On the Asean Fire Alert Tool, Lew says the wind information is particularly useful because it helps authorities and communities understand the potential direction of smoke movement from areas gutted by fires.
“For instance, ASMC’s wind forecasts can help stakeholders anticipate where smoke haze may potentially travel, enabling them to prepare accordingly,” Lew says, referring to the satellite-based monitoring system used by the Asean Specialised Meteorological Centre.
“Such data does not necessarily predict potential fires, but they provide near-real-time information and indicators of changing fire risk that can support monitoring and decision-making,” she explains.
Lew says in the future, integrating these different datasets with machine learning could potentially improve the ability to identify patterns and forecast areas at higher risk.
However, asked if there are obstacles to further develop the technology, Lew warns there are challenges ahead.
The first is the availability, quality and cost of data.
“Developing a reliable predictive system requires consistent and sufficient detailed data, including weather, rainfall, peatland conditions, hotspot information and historical fire records, and regular and consistent satellite imagery.
“Some of these datasets can also be costly or have restrictions on access and sharing,” she says.
The second challenge is having the technical capacity and resources to manage the system because, says Lew, it is not enough to set up the technology once and leave it running.
“A dedicated team is needed to collect, manage, and analyse the data, maintain and monitor the equipment and systems, interpret the results, and continuously improve the predictive models,” she says.
And, once again, she points out that there must be reaction on the ground.
“Even if a system can accurately identify high-risk areas, the warning will have limited value if there are insufficient resources, personnel or clear procedures to respond.
“Effective enforcement is also important, particularly where fires are associated with illegal or uncontrolled burning,” she says.

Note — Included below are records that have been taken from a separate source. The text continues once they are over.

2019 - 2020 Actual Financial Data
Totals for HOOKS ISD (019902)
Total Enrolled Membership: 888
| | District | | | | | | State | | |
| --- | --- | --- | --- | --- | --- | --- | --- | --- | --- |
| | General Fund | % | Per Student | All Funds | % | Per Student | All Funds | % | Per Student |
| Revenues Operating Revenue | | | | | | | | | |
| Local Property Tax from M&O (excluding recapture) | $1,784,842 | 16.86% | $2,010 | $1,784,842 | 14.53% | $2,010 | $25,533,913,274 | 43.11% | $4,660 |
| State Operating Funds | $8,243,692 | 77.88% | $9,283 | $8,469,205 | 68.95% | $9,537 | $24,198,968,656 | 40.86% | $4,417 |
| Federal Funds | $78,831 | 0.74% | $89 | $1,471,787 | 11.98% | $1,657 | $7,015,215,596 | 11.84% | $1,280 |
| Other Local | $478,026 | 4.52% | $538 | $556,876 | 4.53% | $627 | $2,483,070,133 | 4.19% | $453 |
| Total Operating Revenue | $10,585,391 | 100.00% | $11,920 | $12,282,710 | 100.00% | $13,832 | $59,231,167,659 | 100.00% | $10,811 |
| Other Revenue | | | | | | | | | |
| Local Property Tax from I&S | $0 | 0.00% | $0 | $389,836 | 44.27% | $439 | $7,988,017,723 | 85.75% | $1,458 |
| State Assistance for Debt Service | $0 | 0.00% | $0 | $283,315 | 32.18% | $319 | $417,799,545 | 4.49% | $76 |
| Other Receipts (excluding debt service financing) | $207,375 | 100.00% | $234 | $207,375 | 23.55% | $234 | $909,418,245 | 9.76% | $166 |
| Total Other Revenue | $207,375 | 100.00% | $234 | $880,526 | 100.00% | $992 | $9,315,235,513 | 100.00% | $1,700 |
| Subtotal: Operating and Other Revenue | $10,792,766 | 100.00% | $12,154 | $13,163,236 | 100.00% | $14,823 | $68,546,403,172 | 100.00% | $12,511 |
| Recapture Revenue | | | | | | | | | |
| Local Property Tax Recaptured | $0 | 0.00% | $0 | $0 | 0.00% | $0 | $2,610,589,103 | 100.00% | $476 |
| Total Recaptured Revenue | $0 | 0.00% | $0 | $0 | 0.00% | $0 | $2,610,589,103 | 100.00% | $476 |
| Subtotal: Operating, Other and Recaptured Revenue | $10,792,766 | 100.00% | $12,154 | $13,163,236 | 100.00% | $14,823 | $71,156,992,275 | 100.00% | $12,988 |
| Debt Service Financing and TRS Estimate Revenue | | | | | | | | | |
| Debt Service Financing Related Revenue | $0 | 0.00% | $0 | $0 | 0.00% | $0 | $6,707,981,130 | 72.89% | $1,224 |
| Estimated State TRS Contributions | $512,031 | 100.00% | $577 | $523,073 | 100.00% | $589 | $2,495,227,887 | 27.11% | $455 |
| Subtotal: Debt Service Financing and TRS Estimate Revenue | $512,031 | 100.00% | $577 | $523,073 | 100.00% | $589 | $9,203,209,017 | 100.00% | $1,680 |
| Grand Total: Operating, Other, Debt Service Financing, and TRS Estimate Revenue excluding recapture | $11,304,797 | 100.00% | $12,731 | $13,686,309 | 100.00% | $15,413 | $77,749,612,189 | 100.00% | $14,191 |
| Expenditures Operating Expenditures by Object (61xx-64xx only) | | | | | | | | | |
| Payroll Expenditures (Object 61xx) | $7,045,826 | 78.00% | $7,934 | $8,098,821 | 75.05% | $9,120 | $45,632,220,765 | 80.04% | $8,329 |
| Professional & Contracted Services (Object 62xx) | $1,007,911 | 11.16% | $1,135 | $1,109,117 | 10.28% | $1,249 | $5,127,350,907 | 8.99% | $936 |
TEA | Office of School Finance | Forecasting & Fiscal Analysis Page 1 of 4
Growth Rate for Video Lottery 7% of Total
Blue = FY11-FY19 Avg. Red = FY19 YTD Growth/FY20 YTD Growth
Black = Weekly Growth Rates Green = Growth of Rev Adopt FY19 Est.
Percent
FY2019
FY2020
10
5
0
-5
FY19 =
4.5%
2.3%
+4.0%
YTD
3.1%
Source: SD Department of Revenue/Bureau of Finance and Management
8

Finally, data sharing and timely coordination between different agencies and stakeholders can be challenging, Lew points out.
“Fire and haze management involves government agencies, communities, landowners, and the private sector, and these parties need to be able to share information and respond timely in a coordinated way.
“So the challenge is not simply developing a better prediction model. We need to build the whole system around it – from reliable data and technical capacity, to clear response mechanisms, and timely enforcement.”